Teks Bacaan ▸
● ● ● ● ● ● ●

Categories: Opini

Perempuan dalam Konflik: Antara Korban dan Agen Perdamaian

Teks oleh Zulfah Indah Hafsari

Kolase oleh Comgastra Kosmik/Andi Moh. Kemal P.

Dalam masyarakat yang menganut paham patriarki, perempuan adalah warga kelas dua yang lemah dan harus dilindungi. Konsep ini ternyata diterapkan juga dalam suatu konflik. Ketika konflik berlangsung, kaum perempuan sangat rentan mengalami kekerasan berlapis, seperti kekerasan fisik, psikis, ekonomi, dan penderitaan secara sosial lewat berbagai bentuk kejahatan kemanusiaan. Mansour Faqih dalam bukunya yang berjudul Analisis Gender dan Transformasi Sosial (1996) menyebut bentuk kekerasan ini dengan gender related violence, yaitu kekerasan terhadap satu jenis kelamin tertentu yang disebabkan oleh anggapan gender.

Kekerasan berbasis anggapan gender yang sebenarnya keliru ini, menunjukkan adanya ketidaksetaraan kekuatan antara perempuan dan laki-laki yang ada di dalam masyarakat, sehingga dalam banyak konflik yang terjadi banyak juga angka perempuan yang mengalami kasus pelecehan dan pemerkosaan, penyiksaan hingga pembunuhan, dan perampasan harta benda yang semata-mata dilakukan karena dia adalah perempuan.

Ketidakadilan yang dirasakan kaum perempuan tidak berhenti sampai di situ, pada situasi pasca konflik atau perang kasus-kasus yang menjerat mereka jarang sekali diberitakan media dan tidak diselesaikan secara tuntas oleh pemerintah, kepolisian, dan militer, bahkan seringkali kasus-kasus yang nyata adanya ini justru disangkal oleh banyak pihak dan para perempuan yang mengalami berbagai bentuk kekerasan dipaksa bungkam dan memilih jalur damai dengan dalih untuk menghindari konflik lain dan menjaga nama baik.

Selain itu, di dalam konflik perempuan hanya dilihat sebagai korban yang pasif, yang harus dilindungi, dan diamankan dalam tempat pengungsian bersama para anak kecil yang sama rentannya dengan mereka. Segala upaya yang berkaitan dengan penyelesaian konflik dan perwujudan perdamaian merupakan hal yang bersifat maskulin dan hanya akan dilakukan oleh laki-laki. Perlawanan dan pengamanan dianggap sebagai tugas utama laki-laki dalam situasi konflik dan tidak akan sanggup dijalankan oleh perempuan.

● ● ● ● ● ● ●

Daftar Tugas ▸
1. Menurut artikel tentang perempuan dalam konflik, apa judul buku karya Mansour Faqih yang dikutip di dalamnya?
2. Salin persis seluruh bagian artikel tentang perempuan dalam konflik, mulai dari "Selain itu, di" sampai dengan "dijalankan oleh perempuan.".
3. Teruskan artikel tentang perempuan dalam konflik dengan menulis bagian berikutnya, dimulai sesudah kalimat terakhirnya.
Data di bawah ini tidak berhubungan dengan artikel tentang perempuan dalam konflik.

Data Tercatat ▸

● ● ● ● ● ● ●

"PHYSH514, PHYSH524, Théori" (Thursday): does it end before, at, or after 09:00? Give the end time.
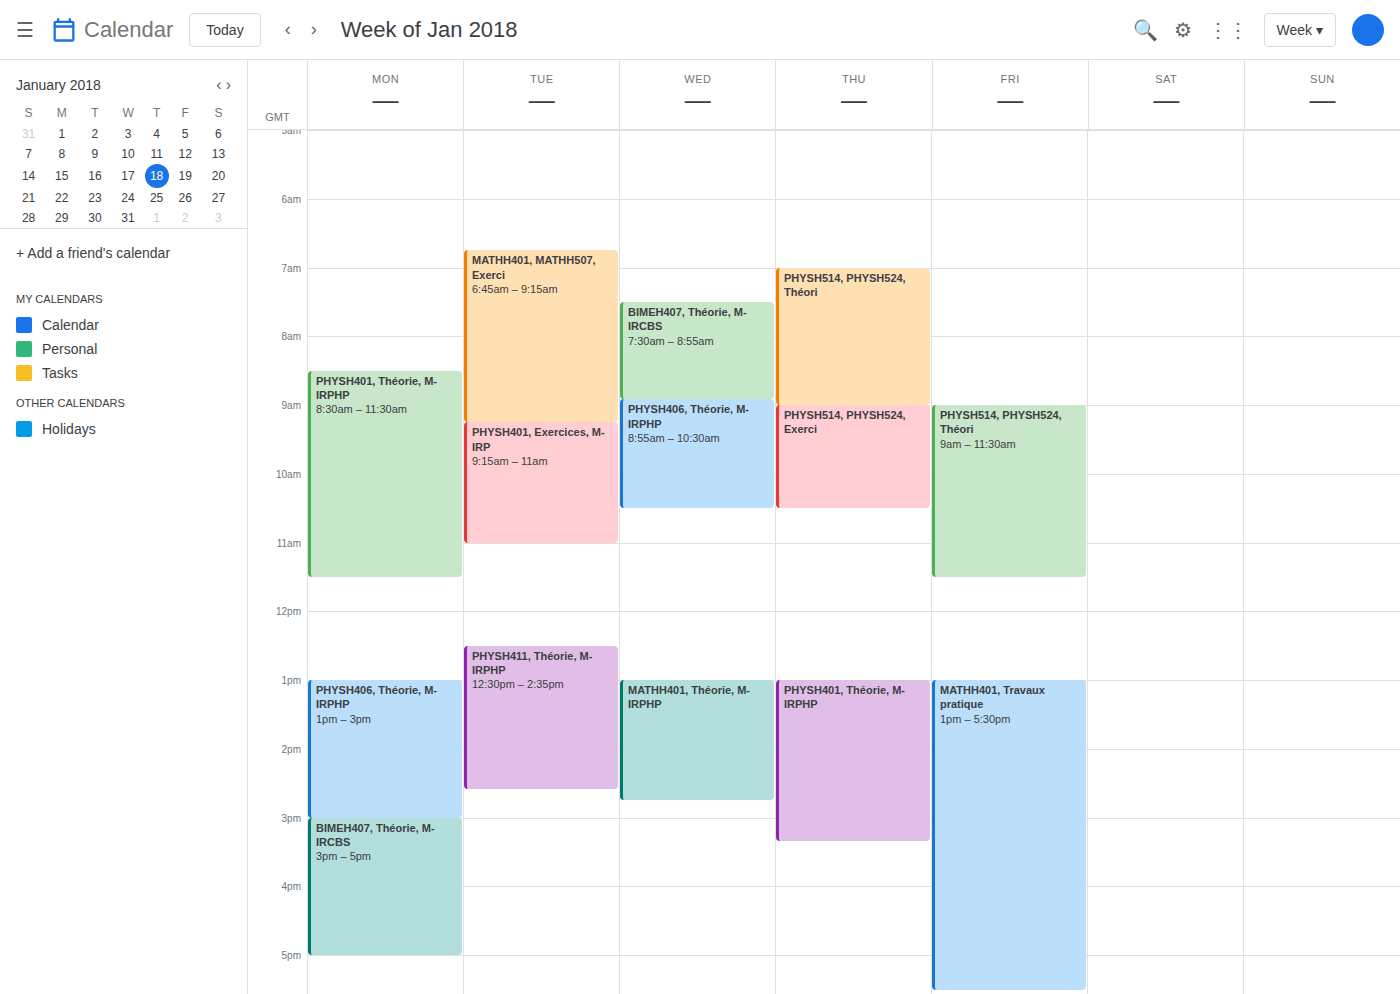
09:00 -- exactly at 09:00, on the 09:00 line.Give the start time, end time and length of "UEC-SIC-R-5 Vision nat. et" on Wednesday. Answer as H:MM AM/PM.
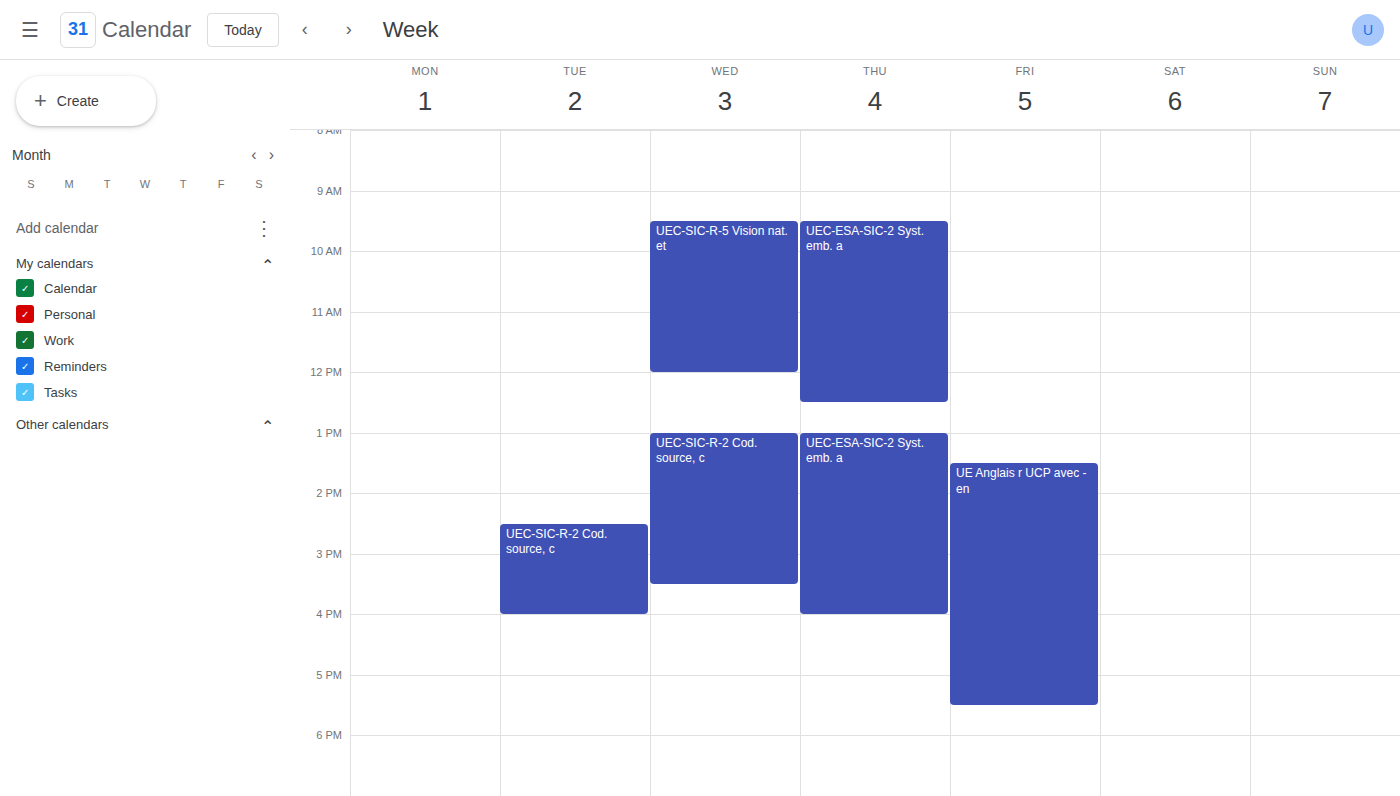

● ● ● ● ● ● ●

Kumpulan Jawaban ▸
1. Analisis Gender dan Transformasi Sosial (1996).

2.
Selain itu, di dalam konflik perempuan hanya dilihat sebagai korban yang pasif, yang harus dilindungi, dan diamankan dalam tempat pengungsian bersama para anak kecil yang sama rentannya dengan mereka. Segala upaya yang berkaitan dengan penyelesaian konflik dan perwujudan perdamaian merupakan hal yang bersifat maskulin dan hanya akan dilakukan oleh laki-laki. Perlawanan dan pengamanan dianggap sebagai tugas utama laki-laki dalam situasi konflik dan tidak akan sanggup dijalankan oleh perempuan.

3.
Meskipun gerak mereka terbatas dan dibatasi, bukan berarti kaum perempuan sama sekali tidak menjalankan peran dalam penanganan dan resolusi konflik. Ada perempuan yang dengan berani turun langsung ke wilayah konflik, baik untuk melakukan perlawanan atau melerai kedua pihak yang bertikai. Ada juga perempuan yang memiliki kesadaran penuh bahwa seringkali dalam konflik ada pihak-pihak yang sedang berada pada sisi yang berlawanan dan saling menyalahkan. Oleh karena itu, alangkah lebih baik jika kedua pihak ini disatukan dalam meja yang sama yaitu meja perundingan.

Kesadaran ini dimiliki oleh perempuan Aceh pada saat terjadi konflik antara pemerintah dan Gerakan Aceh Merdeka. Dikutip dari Jurnal Masyarakat & Budaya, Volume 16 No. 3 Tahun 2014, “Pada awal tahun 2000, saat Aceh masih dalam situasi konflik, 450 orang perempuan Aceh berkumpul untuk melaksanakan musyawarah yang disebut Duek Pakat Inong Aceh (DPIA). DPIA I dilaksanakan di Anjong Mon Mata, Banda Aceh pada tanggal 19-22 Februari 2000 yang menghasilkan 22 rekomendasi. Fokus rekomendasi ditujukan untuk memastikan penyelesaian konflik Aceh dengan cara damai melalui meja perundingan.”

Pada saat itu, perundingan pun diterapkan dan diselenggarakan di Helsinski untuk menyelesaikan konflik Aceh. Namun sayangnya, perempuan-perempuan Aceh yang menginisiasi perundingan ini tidak dilibatkan sepenuhnya. Mereka hanya diwakili oleh satu orang perempuan Aceh yang perannya sangat dibatasi selama perundingan tersebut berlangsung. Perundingan yang dimasukkan dalam ruang politik dengan proses formal menjadikan peran perempuan termarginalisasi sebab masih kuatnya anggapan bahwa politik adalah kegiatan laki-laki.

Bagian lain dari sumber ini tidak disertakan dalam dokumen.